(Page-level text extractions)
>>

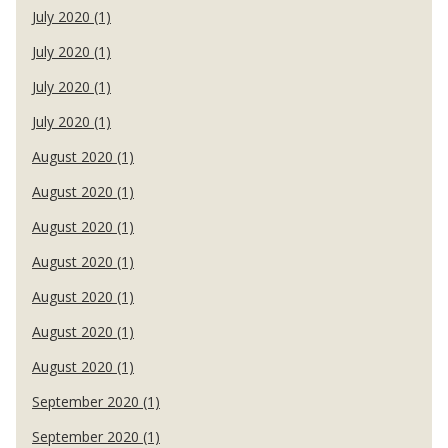
July 2020 (1)
July 2020 (1)
July 2020 (1)
July 2020 (1)
August 2020 (1)
August 2020 (1)
August 2020 (1)
August 2020 (1)
August 2020 (1)
August 2020 (1)
August 2020 (1)
September 2020 (1)
September 2020 (1)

<<

What the exercise asks:
Write out every line of the entries above exactly, and omit their pictures.

Output of the exercise:
July 2020 (1)
July 2020 (1)
July 2020 (1)
July 2020 (1)
August 2020 (1)
August 2020 (1)
August 2020 (1)
August 2020 (1)
August 2020 (1)
August 2020 (1)
August 2020 (1)
September 2020 (1)
September 2020 (1)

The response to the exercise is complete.